Lenders have always viewed real estate investors with a wary eye. It seems all investors are grouped into flip-and-run speculators with little skin in the game, no plan for maintenance and repair, and yet huge expectations for short-term profits.

Lenders even raise interest rates on investment properties, feeling their risk in the deal should be greater than an owner-occupied property. Because the owner does not live there, it’s logical to assume the property will receive less care and attention.

Now, the situation apparently has changed — at least for investors who want to buy groups of foreclosed properties. In fact, they might even be viewed as saviors.

Recently, the Federal Housing Finance Agency (FHFA), the U.S. Treasury Department and the Department of Housing and Urban Development (HUD) announced they would seek new options for selling single-family real estate owned (REO) properties held by Fannie Mae, Freddie Mac and the Federal Housing Administration (FHA).

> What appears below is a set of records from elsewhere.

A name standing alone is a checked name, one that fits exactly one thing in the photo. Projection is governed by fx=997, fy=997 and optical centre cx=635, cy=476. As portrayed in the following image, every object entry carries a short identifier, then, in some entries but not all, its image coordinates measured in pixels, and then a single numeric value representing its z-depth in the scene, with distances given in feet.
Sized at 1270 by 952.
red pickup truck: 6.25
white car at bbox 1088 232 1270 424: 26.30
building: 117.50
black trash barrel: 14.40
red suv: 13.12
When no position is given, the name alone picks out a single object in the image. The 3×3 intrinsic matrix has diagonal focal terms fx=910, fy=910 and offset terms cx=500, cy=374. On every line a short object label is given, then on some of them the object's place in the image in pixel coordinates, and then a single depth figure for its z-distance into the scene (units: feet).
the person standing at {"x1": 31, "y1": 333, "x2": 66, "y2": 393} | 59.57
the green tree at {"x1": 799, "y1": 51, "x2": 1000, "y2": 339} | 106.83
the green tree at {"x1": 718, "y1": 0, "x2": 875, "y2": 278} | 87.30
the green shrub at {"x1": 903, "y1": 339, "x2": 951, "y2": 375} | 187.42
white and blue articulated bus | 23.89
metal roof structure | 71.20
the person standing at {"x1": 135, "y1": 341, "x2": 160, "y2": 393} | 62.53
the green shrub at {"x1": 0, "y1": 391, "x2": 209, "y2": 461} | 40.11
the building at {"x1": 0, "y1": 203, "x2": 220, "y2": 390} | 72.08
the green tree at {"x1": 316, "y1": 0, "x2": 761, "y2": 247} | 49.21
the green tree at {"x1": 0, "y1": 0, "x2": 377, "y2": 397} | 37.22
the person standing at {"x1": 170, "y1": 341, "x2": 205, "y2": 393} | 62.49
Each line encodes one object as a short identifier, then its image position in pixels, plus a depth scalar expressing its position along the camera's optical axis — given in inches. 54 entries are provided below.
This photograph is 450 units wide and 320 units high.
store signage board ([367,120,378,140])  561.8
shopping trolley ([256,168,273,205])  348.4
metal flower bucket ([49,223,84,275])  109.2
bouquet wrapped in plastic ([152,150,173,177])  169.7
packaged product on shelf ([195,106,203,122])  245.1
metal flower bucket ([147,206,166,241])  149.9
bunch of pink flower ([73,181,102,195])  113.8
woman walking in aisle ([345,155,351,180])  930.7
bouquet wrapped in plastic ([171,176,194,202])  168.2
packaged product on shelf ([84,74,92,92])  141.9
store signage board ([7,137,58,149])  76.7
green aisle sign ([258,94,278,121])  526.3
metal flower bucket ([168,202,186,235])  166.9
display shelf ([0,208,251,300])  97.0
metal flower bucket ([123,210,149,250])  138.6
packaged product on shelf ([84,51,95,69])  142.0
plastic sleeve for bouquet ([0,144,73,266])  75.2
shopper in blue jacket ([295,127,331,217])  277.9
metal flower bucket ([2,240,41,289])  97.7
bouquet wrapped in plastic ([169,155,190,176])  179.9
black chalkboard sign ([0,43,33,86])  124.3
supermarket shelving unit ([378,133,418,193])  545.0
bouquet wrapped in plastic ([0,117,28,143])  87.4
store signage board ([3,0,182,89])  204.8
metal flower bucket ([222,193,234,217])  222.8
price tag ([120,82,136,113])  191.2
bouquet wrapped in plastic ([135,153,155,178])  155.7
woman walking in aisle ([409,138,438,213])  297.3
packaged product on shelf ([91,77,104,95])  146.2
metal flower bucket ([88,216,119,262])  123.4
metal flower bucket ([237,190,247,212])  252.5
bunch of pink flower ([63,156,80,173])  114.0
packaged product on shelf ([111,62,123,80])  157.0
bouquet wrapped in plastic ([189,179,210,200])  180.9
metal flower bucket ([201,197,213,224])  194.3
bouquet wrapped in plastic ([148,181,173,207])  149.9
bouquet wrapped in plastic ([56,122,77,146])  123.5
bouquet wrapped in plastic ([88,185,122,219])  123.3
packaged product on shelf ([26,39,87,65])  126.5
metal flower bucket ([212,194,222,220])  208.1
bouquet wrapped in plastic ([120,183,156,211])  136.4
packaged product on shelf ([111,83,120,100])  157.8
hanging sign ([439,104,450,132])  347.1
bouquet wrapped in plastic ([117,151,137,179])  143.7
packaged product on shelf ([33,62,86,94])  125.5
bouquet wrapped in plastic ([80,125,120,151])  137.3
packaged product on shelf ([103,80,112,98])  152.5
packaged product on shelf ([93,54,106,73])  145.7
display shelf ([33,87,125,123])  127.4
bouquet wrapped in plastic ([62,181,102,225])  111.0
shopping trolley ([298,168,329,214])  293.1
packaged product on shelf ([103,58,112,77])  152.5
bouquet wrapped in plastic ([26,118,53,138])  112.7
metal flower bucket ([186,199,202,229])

"While the enterprises (Fannie and Freddie) will continue to market individual REO properties for sale, FHFA and the enterprises seek input on possible pooling of REO properties in situations where such pooling, combined with private management, may reduce enterprise credit losses and help stabilize neighborhoods and home values," said Edward J. DeMarco, FHFA acting director.

"Partnerships involving enterprise properties may reduce taxpayer losses and meet the enterprises’ responsibility to bring stability and liquidity to housing markets. We seek input on these important questions."

For years, at least one investor group has encouraged Fannie and Freddie to allocate funds for the rehabilitation of their foreclosed properties, then set aside another pot of cash to help subsidize the financing. That way, they could self-finance their newly refurbished inventory with low down payments, reduced closing costs and quick turn-around times while removing troubled assets.

That didn’t happen. Now, these government-sponsored entities have less cash and a massive REO portfolio.

Five years ago, Tom DiMercurio, a veteran of 37 years in the foreclosure business, was the first to label and predict a "foreclosure tsunami" for several areas of the country. While he says some markets have yet to hit rock bottom, he also believes this is a great time for long-term investors to begin picking up single-family homes for their portfolios.

However, potential buyers must be genuine players and not speculators, and be prepared to do factual research if they are interested in purchasing an additional piece of real estate in a specific area.

"The residential rental market has been very strong because there have been so many foreclosures," DiMercurio said. "But anybody who wants to buy a property in addition to their primary residence really needs to go back to basics. The value of a piece of real estate must be based on the net income it can produce. If it’s sustainable with a modest — yet realistic — down payment, then it becomes a viable candidate for investment."

The government is looking for approaches that achieve a reduction in foreclosure volume but also for current renters to become homeowners — and to assist former homeowners with affordable rentals in a cost-effective manner.

There have been examples that have worked. For example, from 1986 to 1988, one-third of all Fannie Mae’s national REO inventory was situated in five Houston-area counties. The sheer volume of localized foreclosures and the severity of the absolute value decline rivaled the worst financial performance in U.S. history.

The Houston slump was brought on by a declining oil industry. The resale market for REOs was challenged by a widely held public view that foreclosed homes were surely the result of a building defect or other shortcoming that made them less desirable than a regular (nonforeclosure) residential property.

Working with Fannie Mae in Washington, D.C., a group conceived a plan to brand "Fannie Mae as the Best Housekeeper in Houston," celebrating the like-new condition of restored Fannie Mae-acquired properties.

Offered with below-market, fixed interest rates, a maximum of a 97 percent loan-to-value for owner-occupants, reduced closing costs, 30-day closings, and refurbishment to a like-new condition, Fannie Mae homes were extremely popular in the Houston residential real estate market for several years.

To accelerate the rehabilitation process, Fannie Mae’s Houston office operated like a consolidated real estate disposition and construction company. A contractor/builder partner bought carpet, paint and roofing material by the container load directly from the warehouse, reducing the costs of refurbishing the foreclosed homes.

There are proven methods to improve and sell foreclosed properties. Given the severity of the problem, why has it taken so long for the powers that be to reach out for ideas?